Sağlık hizmeti, 13 Sağlık Ocağı, 3 Sağlık Evi, 2 Ana Çocuk Sağlığı, 1 Verem Savaş Dispanseri tarafından verilmektedir.
İlçe ekonomisi ticaret, küçük sanayi, ziraat, hayvancılık ve orman ürünlerine dayanmaktadır. Kaynaklar beldesi, Kırıklar, Belenbaşı ve Karaağaç köylerinde hayvan besi haneleri, sucuk imalathaneleri, tavuk çiftlikleri, zeytinyağı imalathaneleri, kireç ocakları, meyve-sebze ambalaj tesisleri bulunur.

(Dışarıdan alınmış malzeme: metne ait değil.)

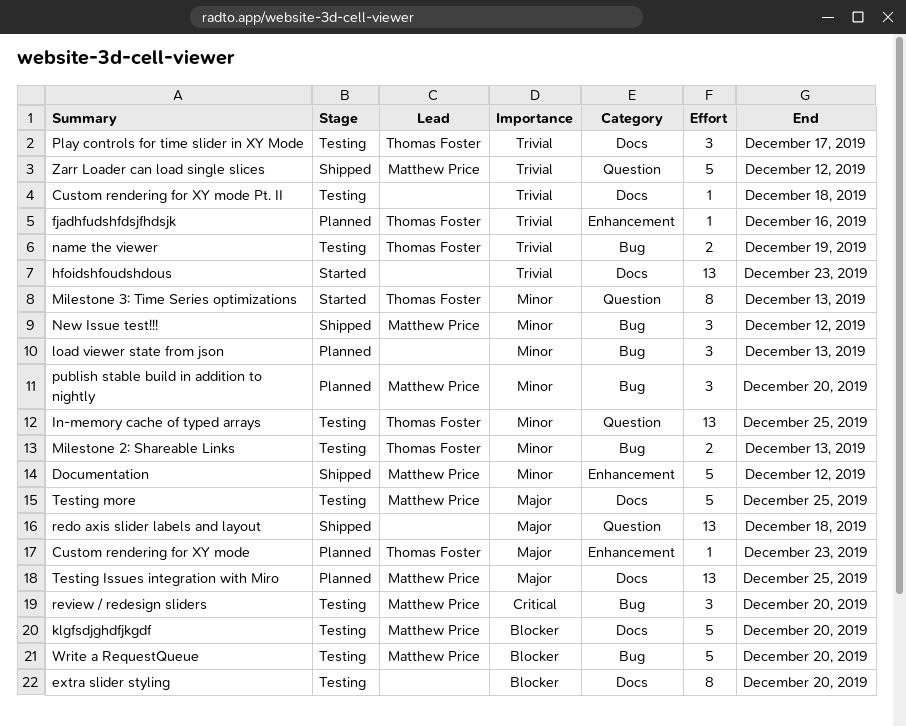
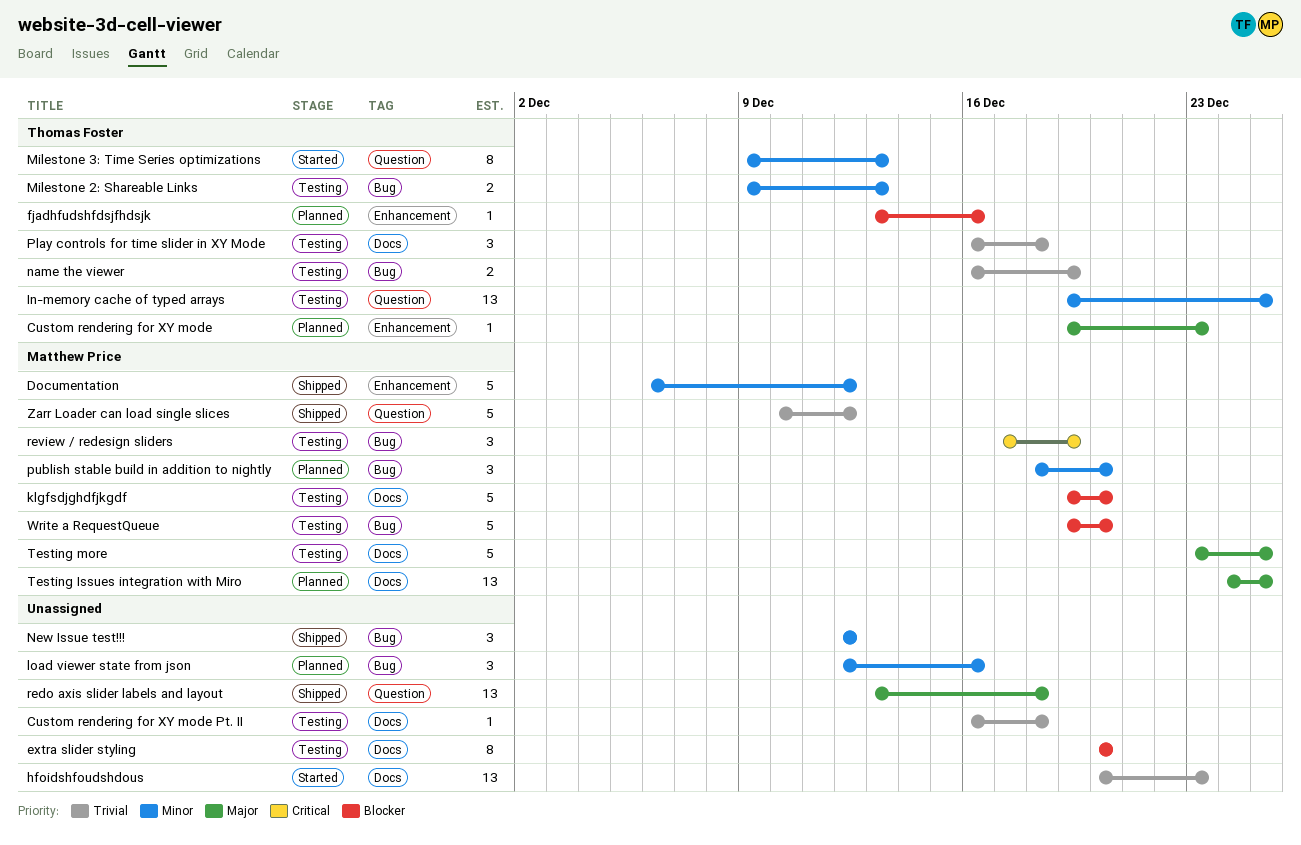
fjadhfudshfdsjfhdsjk, priority: Trivial -> Blocker
load viewer state from json, due: Dec 13 -> Dec 16
New Issue test!!!, owner: Matthew Price -> none
Play controls for time slider in XY Mode, due: Dec 17 -> Dec 18
review / redesign sliders, due: Dec 20 -> Dec 19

Büyükşehir Belediyesi’ne ait Sebze Meyve Hali ve Balık Hali’nin hizmete girmesiyle ekonomik hareketlilik artmıştır.
Dokuz Eylül Üniversitesi’ne bağlı fakültelerin önemli bir bölümü Buca’da yer alır. Bu gelişme, Buca’ya bir öğrenci kenti kimliğini vermiştir.
M.Ö.130’lara uzanan tarihi, birçok uygarlığa tanıklığı ile bir tarih ve kültür beldesi olan Buca’da görülmeye değer tarihi yapılar arasında ; Protestan Kilisesi, Forbes, Rees, De Jongh, Baltacı Malikanesi, Russo Köşkü sayılabilir. Ayrıca, ideal dinlenme yeri olan Hasan Ağa Bahçesi ve Buca Göleti, kent halkının mesire yerlerindendir. İzmir’in ve Ege Bölgesi’nin tek hipodromunun ilçe sınırları içinde bulunması, Buca için ayrı bir özelliktir.
İznik Devleti Kralı İoyanis’in 1235 yılında Kohi denen ve Kral Yolu yakınında bir yerleşim alanından bahsettiği yerin Buca olarak değiştiği, Kohi adının daha sonra Gonia, Bugia ve Buca’ya dönüştüğü sanılmaktadır. Bizanslılar döneminde ise bugünkü yerleşim yerinde Vuza, Uza ya da Vuzas isimli bir toprak sahibinin yaşadığı, yerleşim yeri isminin değişerek zamanla Buca olduğu varsayımı da vardır.
Buca adı ilk kez 1688 yılında Fransız Konsolosluğu kayıtlarında görülmüştür. Bu yılda bir deprem olmuş, Fransız Konsolosluğu Buca’ya taşınmıştır. M.Ö 1102‘de Eolyalıların şehri almalarına kadar yerli halkın oldukça rahat bir hayat yaşadığı kabul edilir. M.Ö 727 yılına kadar İyonlarla çekişen Eolyalılar, bu tarihten sonra şehri İyonlara bırakmıştır. Bir süre sonra güçlenen Lidyalılar, M.Ö 628 yılında İzmir’i almıştır. Bu tarihlerde İzmir şehri dağılmış, halk civarda bulunan küçük yerleşim alanlarına geçmeye başlamıştır. Bu değişim, bugün gördüğümüz İzmir dolaylarındaki bir çok yerleşim alanının ilk temellerini atmıştır. Bunlar arasında Buca’yı da sayabiliriz.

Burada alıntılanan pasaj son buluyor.